🤖 AI Summary
This work addresses the verification bottleneck in speculative decoding for long-context large language models, where loading the KV cache incurs substantial overhead and existing compression techniques struggle to balance accuracy and efficiency. The authors propose a sparse verification framework that uniquely integrates lookahead signals from the draft model with historical attention patterns of the target model to precisely identify critical tokens within multi-step verification windows. By computing importance scores on only a small subset of attention heads, the method drastically reduces recomputation costs. Evaluated on the Qwen2.5-72B model with 32k sequence length, the approach achieves a 27.85× speedup in self-attention computation and a 9.17× end-to-end decoding acceleration on PG-19 and LongBench benchmarks, with negligible accuracy degradation.
📝 Abstract
While speculative decoding improves inference throughput for multi-batch long-context Large Language Models (LLMs), its efficiency is often limited by a verification bottleneck where Key-Value (KV) cache loading dominates latency.
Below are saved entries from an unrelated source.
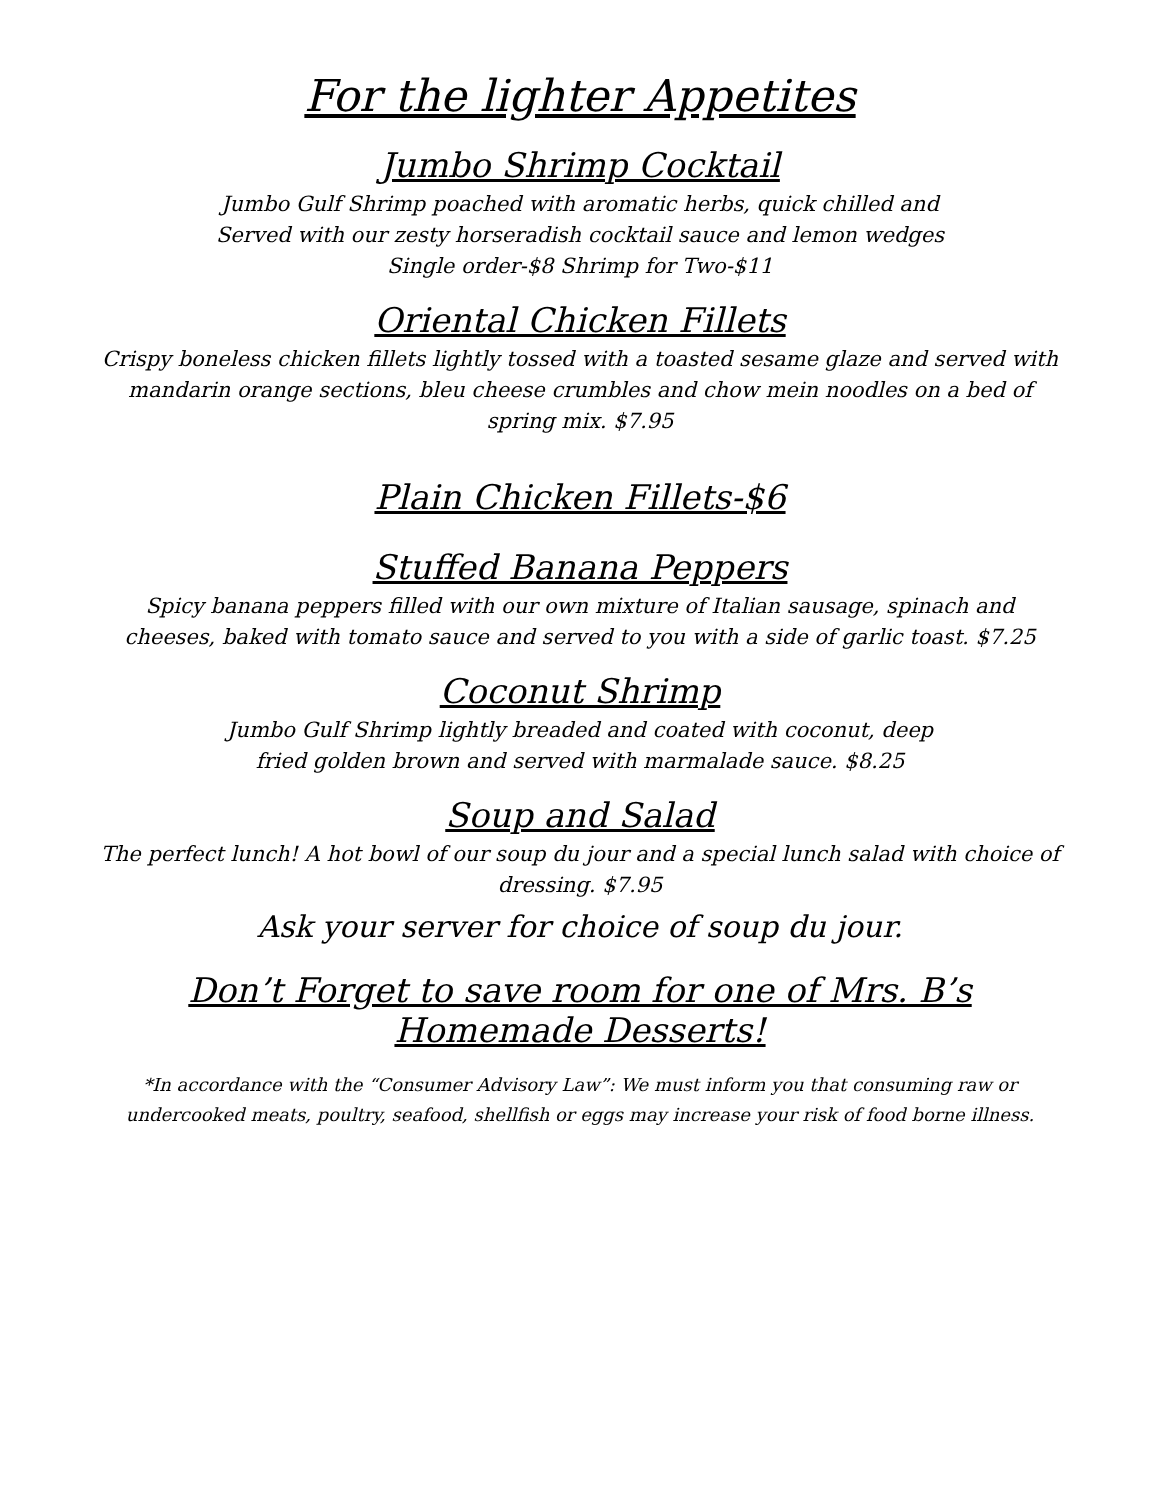For the lighter Appetites
Jumbo Shrimp Cocktail
Jumbo Gulf Shrimp poached with aromatic herbs, quick chilled and
Served with our zesty horseradish cocktail sauce and lemon wedges
Single order-$8 Shrimp for Two-$11
Oriental Chicken Fillets
Crispy boneless chicken fillets lightly tossed with a toasted sesame glaze and served with mandarin orange sections, bleu cheese crumbles and chow mein noodles on a bed of spring mix. $7.95
Plain Chicken Fillets-$6
Stuffed Banana Peppers
Spicy banana peppers filled with our own mixture of Italian sausage, spinach and cheeses, baked with tomato sauce and served to you with a side of garlic toast. $7.25
Coconut Shrimp
Jumbo Gulf Shrimp lightly breaded and coated with coconut, deep
fried golden brown and served with marmalade sauce. $8.25
Soup and Salad
The perfect lunch! A hot bowl of our soup du jour and a special lunch salad with choice of dressing. $7.95
Ask your server for choice of soup du jour.
Don’t Forget to save room for one of Mrs. B’s Homemade Desserts!
*In accordance with the “Consumer Advisory Law”: We must inform you that consuming raw or undercooked meats, poultry, seafood, shellfish or eggs may increase your risk of food borne illness.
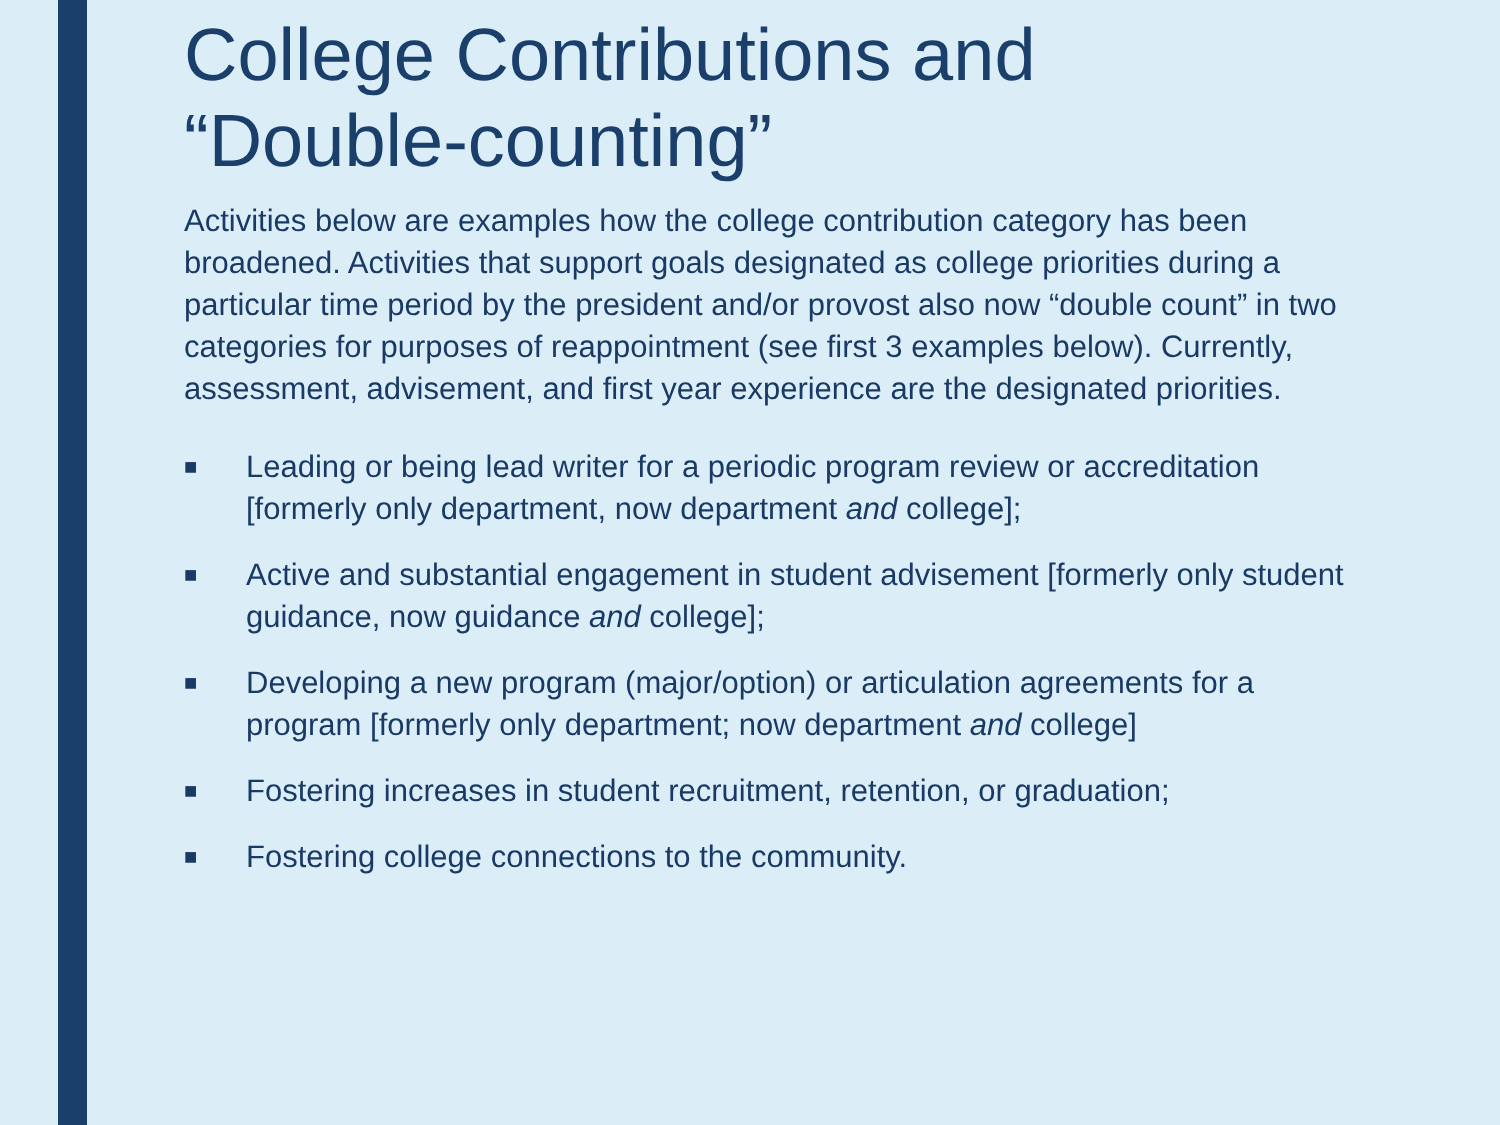College Contributions and
“Double-counting”
Activities below are examples how the college contribution category has been broadened. Activities that support goals designated as college priorities during a particular time period by the president and/or provost also now “double count” in two categories for purposes of reappointment (see first 3 examples below). Currently, assessment, advisement, and first year experience are the designated priorities.
■ Leading or being lead writer for a periodic program review or accreditation [formerly only department, now department and college];
■ Active and substantial engagement in student advisement [formerly only student guidance, now guidance and college];
■ Developing a new program (major/option) or articulation agreements for a program [formerly only department; now department and college]
■ Fostering increases in student recruitment, retention, or graduation;
■ Fostering college connections to the community.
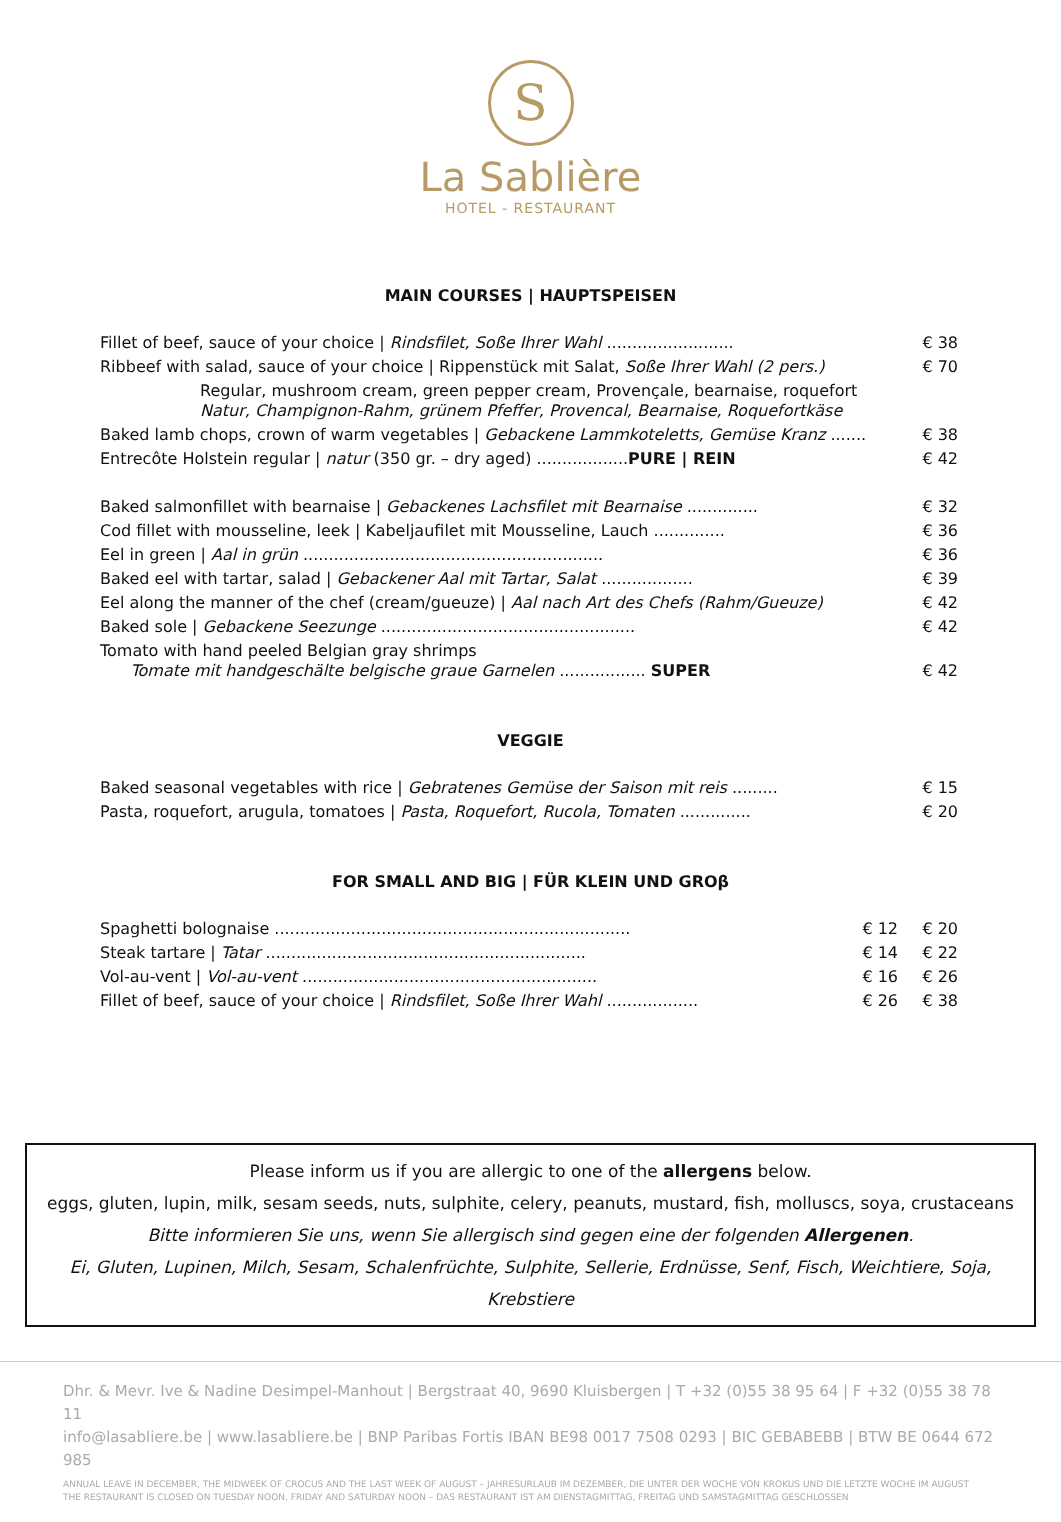S
La Sablière
HOTEL - RESTAURANT
MAIN COURSES | HAUPTSPEISEN
| Fillet of beef, sauce of your choice / Rindsfilet, Soße Ihrer Wahl ......................... | € 38 |
| Ribbeef with salad, sauce of your choice / Rippenstück mit Salat, Soße Ihrer Wahl (2 pers.) | € 70 |
| Regular, mushroom cream, green pepper cream, Provençale, bearnaise, roquefort Natur, Champignon-Rahm, grünem Pfeffer, Provencal, Bearnaise, Roquefortkäse | |
| Baked lamb chops, crown of warm vegetables / Gebackene Lammkoteletts, Gemüse Kranz ....... | € 38 |
| Entrecôte Holstein regular / natur (350 gr. – dry aged) .................. PURE / REIN | € 42 |
| Baked salmonfillet with bearnaise / Gebackenes Lachsfilet mit Bearnaise .............. | € 32 |
| Cod fillet with mousseline, leek / Kabeljaufilet mit Mousseline, Lauch .............. | € 36 |
| Eel in green / Aal in grün ........................................................... | € 36 |
| Baked eel with tartar, salad / Gebackener Aal mit Tartar, Salat .................. | € 39 |
| Eel along the manner of the chef (cream/gueuze) / Aal nach Art des Chefs (Rahm/Gueuze) | € 42 |
| Baked sole / Gebackene Seezunge .................................................. | € 42 |
| Tomato with hand peeled Belgian gray shrimps Tomate mit handgeschälte belgische graue Garnelen ................. SUPER | € 42 |
VEGGIE
| Baked seasonal vegetables with rice / Gebratenes Gemüse der Saison mit reis ......... | € 15 |
| Pasta, roquefort, arugula, tomatoes / Pasta, Roquefort, Rucola, Tomaten .............. | € 20 |
FOR SMALL AND BIG | FÜR KLEIN UND GROβ
| Spaghetti bolognaise ...................................................................... | € 12 | € 20 |
| Steak tartare / Tatar ............................................................... | € 14 | € 22 |
| Vol-au-vent / Vol-au-vent .......................................................... | € 16 | € 26 |
| Fillet of beef, sauce of your choice / Rindsfilet, Soße Ihrer Wahl .................. | € 26 | € 38 |
Please inform us if you are allergic to one of the allergens below.
eggs, gluten, lupin, milk, sesam seeds, nuts, sulphite, celery, peanuts, mustard, fish, molluscs, soya, crustaceans
Bitte informieren Sie uns, wenn Sie allergisch sind gegen eine der folgenden Allergenen.
Ei, Gluten, Lupinen, Milch, Sesam, Schalenfrüchte, Sulphite, Sellerie, Erdnüsse, Senf, Fisch, Weichtiere, Soja, Krebstiere
Dhr. & Mevr. Ive & Nadine Desimpel-Manhout | Bergstraat 40, 9690 Kluisbergen | T +32 (0)55 38 95 64 | F +32 (0)55 38 78 11
info@lasabliere.be | www.lasabliere.be | BNP Paribas Fortis IBAN BE98 0017 7508 0293 | BIC GEBABEBB | BTW BE 0644 672 985
ANNUAL LEAVE IN DECEMBER, THE MIDWEEK OF CROCUS AND THE LAST WEEK OF AUGUST – JAHRESURLAUB IM DEZEMBER, DIE UNTER DER WOCHE VON KROKUS UND DIE LETZTE WOCHE IM AUGUST
THE RESTAURANT IS CLOSED ON TUESDAY NOON, FRIDAY AND SATURDAY NOON – DAS RESTAURANT IST AM DIENSTAGMITTAG, FREITAG UND SAMSTAGMITTAG GESCHLOSSEN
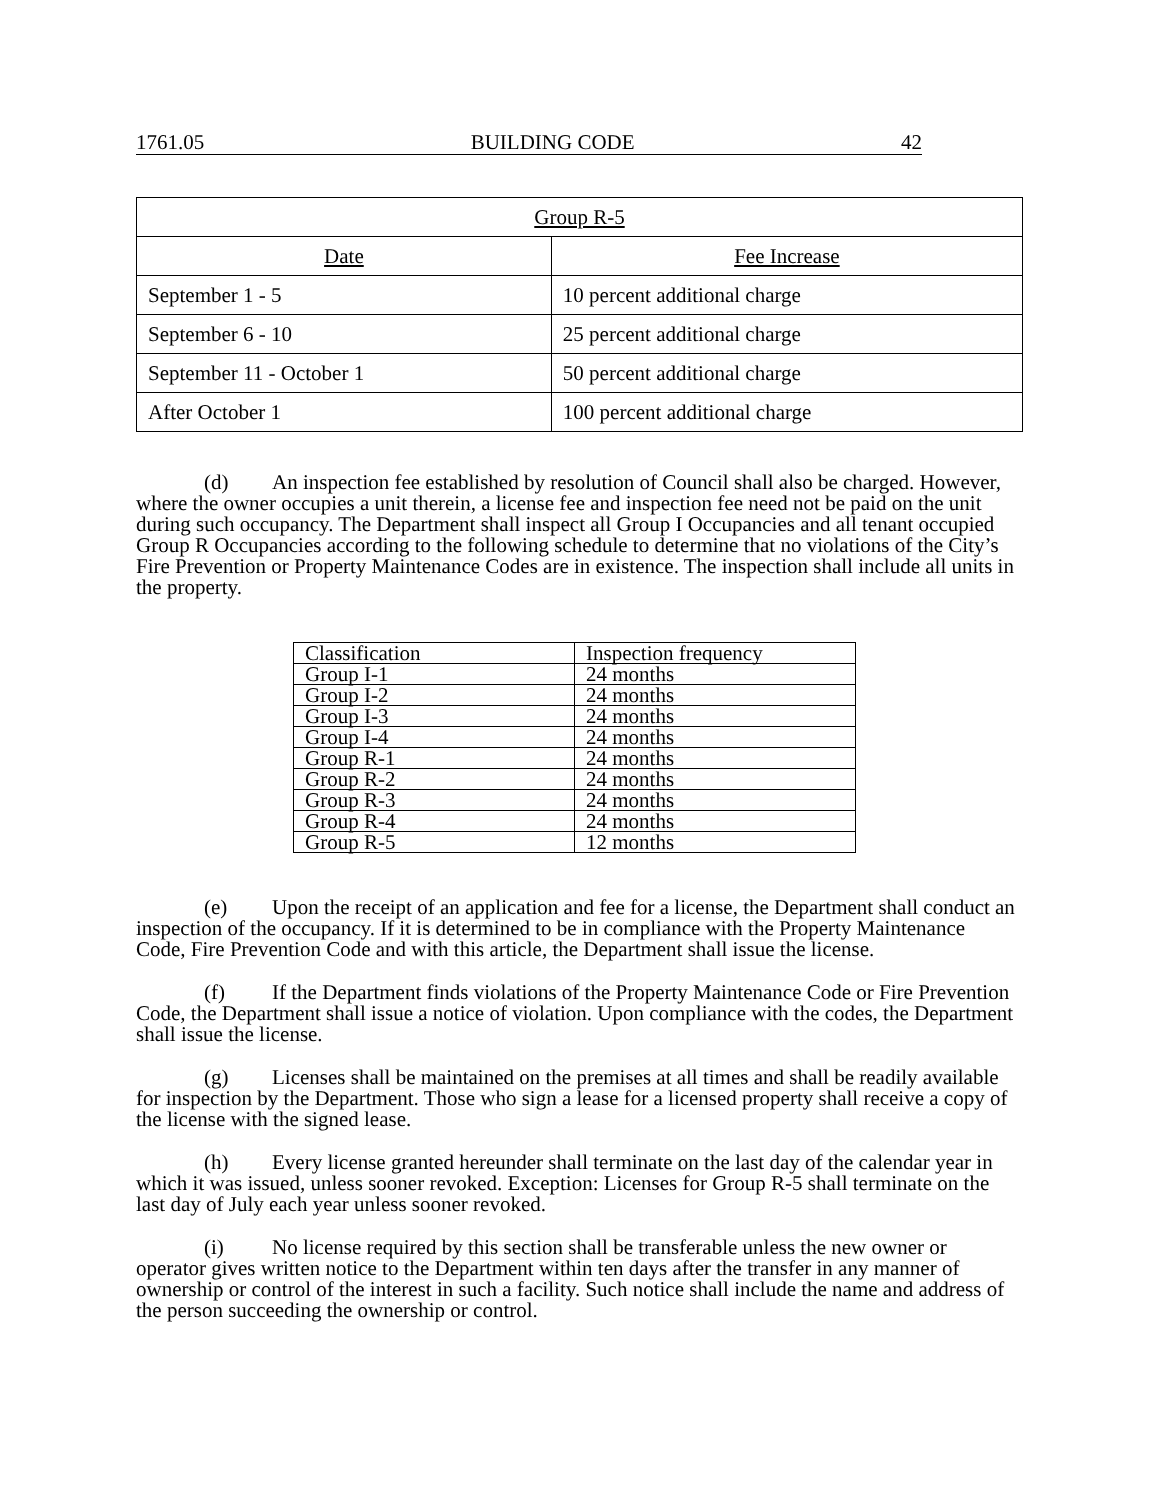1761.05 BUILDING CODE 42
| Group R-5 | |
| Date | Fee Increase |
| September 1 - 5 | 10 percent additional charge |
| September 6 - 10 | 25 percent additional charge |
| September 11 - October 1 | 50 percent additional charge |
| After October 1 | 100 percent additional charge |
(d) An inspection fee established by resolution of Council shall also be charged. However, where the owner occupies a unit therein, a license fee and inspection fee need not be paid on the unit during such occupancy. The Department shall inspect all Group I Occupancies and all tenant occupied Group R Occupancies according to the following schedule to determine that no violations of the City’s Fire Prevention or Property Maintenance Codes are in existence. The inspection shall include all units in the property.
| Classification | Inspection frequency |
| Group I-1 | 24 months |
| Group I-2 | 24 months |
| Group I-3 | 24 months |
| Group I-4 | 24 months |
| Group R-1 | 24 months |
| Group R-2 | 24 months |
| Group R-3 | 24 months |
| Group R-4 | 24 months |
| Group R-5 | 12 months |
(e) Upon the receipt of an application and fee for a license, the Department shall conduct an inspection of the occupancy. If it is determined to be in compliance with the Property Maintenance Code, Fire Prevention Code and with this article, the Department shall issue the license.
(f) If the Department finds violations of the Property Maintenance Code or Fire Prevention Code, the Department shall issue a notice of violation. Upon compliance with the codes, the Department shall issue the license.
(g) Licenses shall be maintained on the premises at all times and shall be readily available for inspection by the Department. Those who sign a lease for a licensed property shall receive a copy of the license with the signed lease.
(h) Every license granted hereunder shall terminate on the last day of the calendar year in which it was issued, unless sooner revoked. Exception: Licenses for Group R-5 shall terminate on the last day of July each year unless sooner revoked.
(i) No license required by this section shall be transferable unless the new owner or operator gives written notice to the Department within ten days after the transfer in any manner of ownership or control of the interest in such a facility. Such notice shall include the name and address of the person succeeding the ownership or control.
Existing compression methods fail in this regime: static eviction incurs accuracy loss due to saliency shift, while dynamic selection introduces prohibitive computational overhead during the verification path. We propose Dustin, a sparse verification framework designed for long-context speculative decoding. Dustin integrates lookahead signals from the draft model with historical attention from the target model to identify critical tokens with high fidelity across multi-step verification windows. To reduce recomputation latency, this approach further employs a sparse estimation scheme that restricts importance scoring to a minimal subset of attention heads. Evaluations on PG-19 and LongBench with Qwen2.5-72B demonstrate that Dustin achieves a 27.85x speedup in self-attention and a 9.17x end-to-end decoding speedup at a 32k sequence length, all with negligible accuracy degradation.